### WHAT YOU HAVE TO DO
Update the part of the data below that opens with the line containing "Очистка от пожароопасных и грязе-пылевых" and closes with the line containing "Baldur’s Gate 3 arriva su Mac!", replacing "arriva su Mac" with "è disponibile su Mac" and leaving everything else unchanged. Return only those lines, without the pictures.

### DATA SHOWN
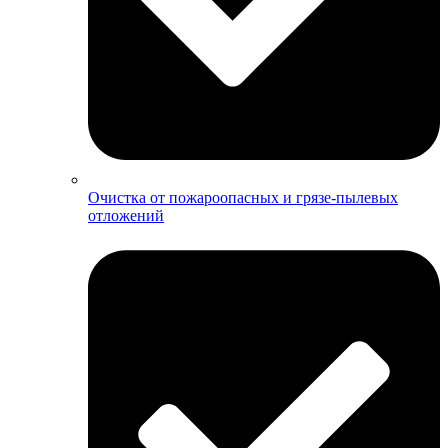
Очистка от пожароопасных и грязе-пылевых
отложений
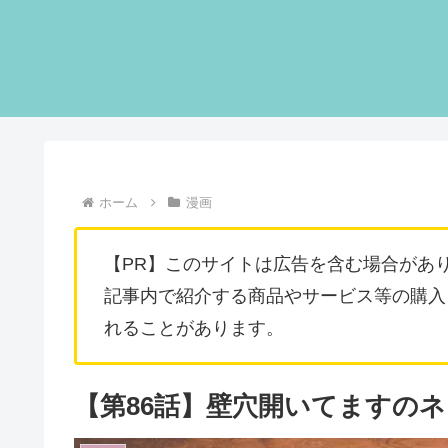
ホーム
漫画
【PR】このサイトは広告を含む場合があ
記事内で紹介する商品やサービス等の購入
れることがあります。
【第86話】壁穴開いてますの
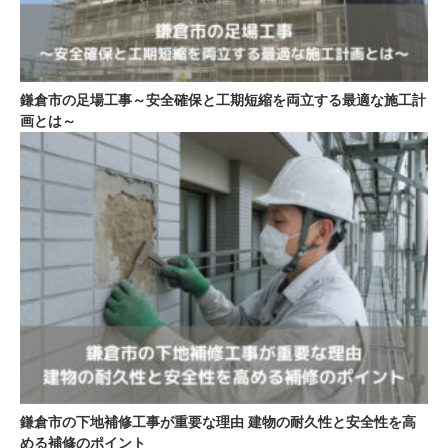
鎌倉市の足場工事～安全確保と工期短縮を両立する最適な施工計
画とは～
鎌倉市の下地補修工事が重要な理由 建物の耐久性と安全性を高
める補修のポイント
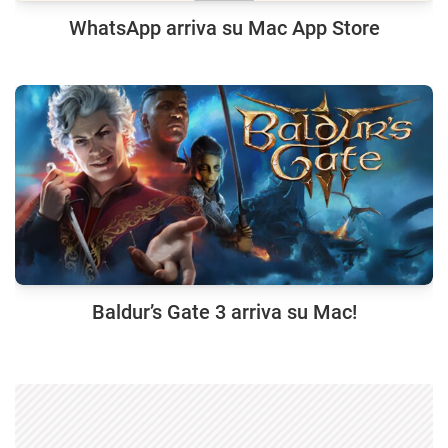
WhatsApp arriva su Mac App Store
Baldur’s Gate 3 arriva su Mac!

--

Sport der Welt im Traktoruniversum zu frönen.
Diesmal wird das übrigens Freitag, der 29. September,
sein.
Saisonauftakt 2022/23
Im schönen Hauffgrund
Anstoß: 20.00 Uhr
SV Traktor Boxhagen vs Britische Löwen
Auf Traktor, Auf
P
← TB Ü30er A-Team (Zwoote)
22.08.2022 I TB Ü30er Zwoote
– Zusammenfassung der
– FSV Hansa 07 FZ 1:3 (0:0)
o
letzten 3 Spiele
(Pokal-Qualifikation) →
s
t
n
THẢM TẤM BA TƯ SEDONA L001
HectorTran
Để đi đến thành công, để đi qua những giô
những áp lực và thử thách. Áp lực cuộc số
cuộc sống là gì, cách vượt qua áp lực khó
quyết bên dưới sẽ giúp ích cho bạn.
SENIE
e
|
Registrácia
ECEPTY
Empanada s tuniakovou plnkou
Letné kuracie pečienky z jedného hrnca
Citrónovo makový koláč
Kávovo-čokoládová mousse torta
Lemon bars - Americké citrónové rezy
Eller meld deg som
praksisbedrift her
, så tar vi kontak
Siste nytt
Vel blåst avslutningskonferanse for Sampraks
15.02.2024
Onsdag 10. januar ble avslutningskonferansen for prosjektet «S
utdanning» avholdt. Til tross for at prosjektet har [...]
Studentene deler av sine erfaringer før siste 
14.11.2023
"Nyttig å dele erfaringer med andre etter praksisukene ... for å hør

* * *

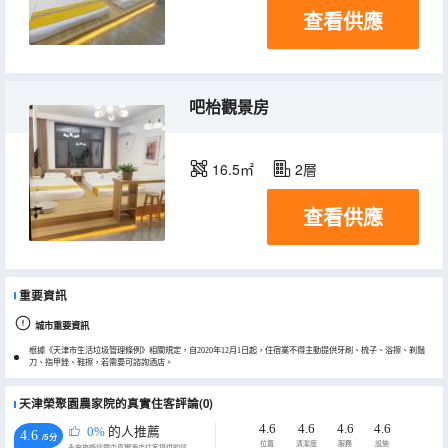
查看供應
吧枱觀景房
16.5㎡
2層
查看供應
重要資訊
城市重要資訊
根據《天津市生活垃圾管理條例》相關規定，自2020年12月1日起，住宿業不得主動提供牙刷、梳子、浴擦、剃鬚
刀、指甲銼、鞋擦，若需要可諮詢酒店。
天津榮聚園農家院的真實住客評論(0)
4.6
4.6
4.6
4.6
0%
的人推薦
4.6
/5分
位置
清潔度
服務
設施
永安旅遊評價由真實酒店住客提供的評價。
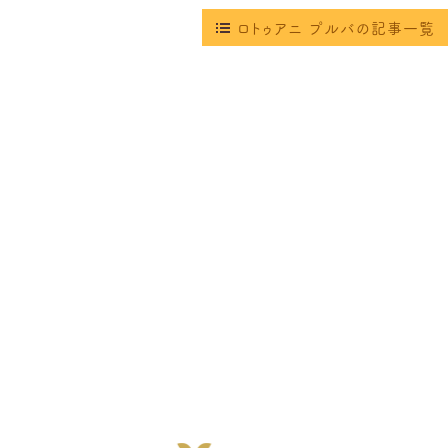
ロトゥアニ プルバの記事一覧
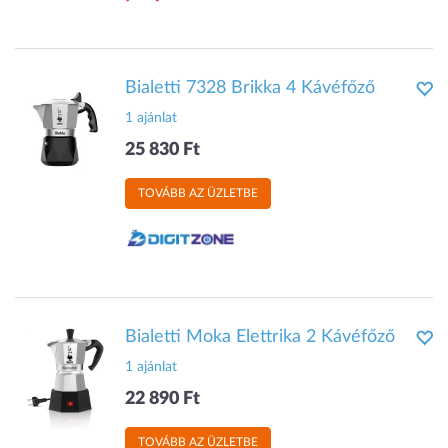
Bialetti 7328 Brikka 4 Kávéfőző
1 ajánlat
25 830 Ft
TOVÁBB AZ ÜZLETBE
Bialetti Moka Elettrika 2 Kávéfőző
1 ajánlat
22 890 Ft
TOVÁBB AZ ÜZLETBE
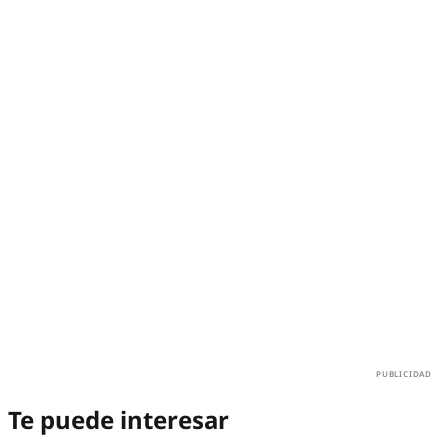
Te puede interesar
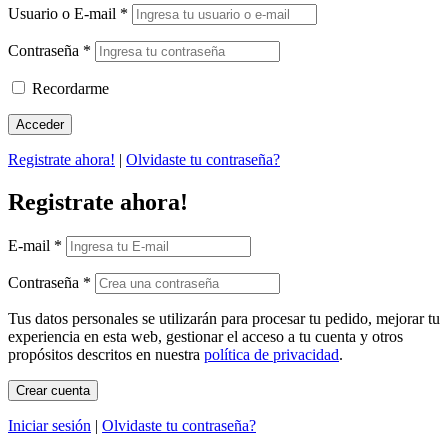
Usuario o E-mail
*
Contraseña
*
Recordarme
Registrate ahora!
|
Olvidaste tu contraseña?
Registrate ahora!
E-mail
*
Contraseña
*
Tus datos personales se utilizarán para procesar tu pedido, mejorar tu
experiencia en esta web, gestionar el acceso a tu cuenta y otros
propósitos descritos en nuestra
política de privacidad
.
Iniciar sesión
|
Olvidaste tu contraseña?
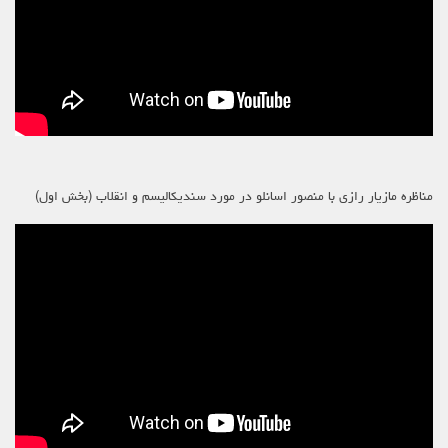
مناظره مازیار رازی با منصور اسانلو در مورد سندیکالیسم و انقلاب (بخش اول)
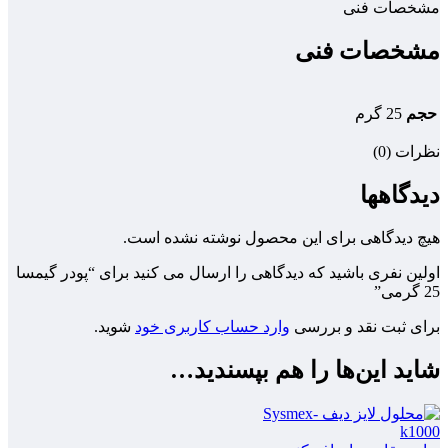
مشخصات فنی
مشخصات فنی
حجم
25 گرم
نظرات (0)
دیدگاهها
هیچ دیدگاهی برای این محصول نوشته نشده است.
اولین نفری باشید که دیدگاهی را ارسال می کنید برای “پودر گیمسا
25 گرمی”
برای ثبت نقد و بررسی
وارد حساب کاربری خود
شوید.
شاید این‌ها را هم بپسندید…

### THE ANSWER
Очистка от пожароопасных и грязе-пылевых
отложений
ホーム
漫画
【PR】このサイトは広告を含む場合があ
記事内で紹介する商品やサービス等の購入
れることがあります。
【第86話】壁穴開いてますの
鎌倉市の足場工事～安全確保と工期短縮を両立する最適な施工計
画とは～
鎌倉市の下地補修工事が重要な理由 建物の耐久性と安全性を高
める補修のポイント
WhatsApp è disponibile su Mac App Store
Baldur’s Gate 3 è disponibile su Mac!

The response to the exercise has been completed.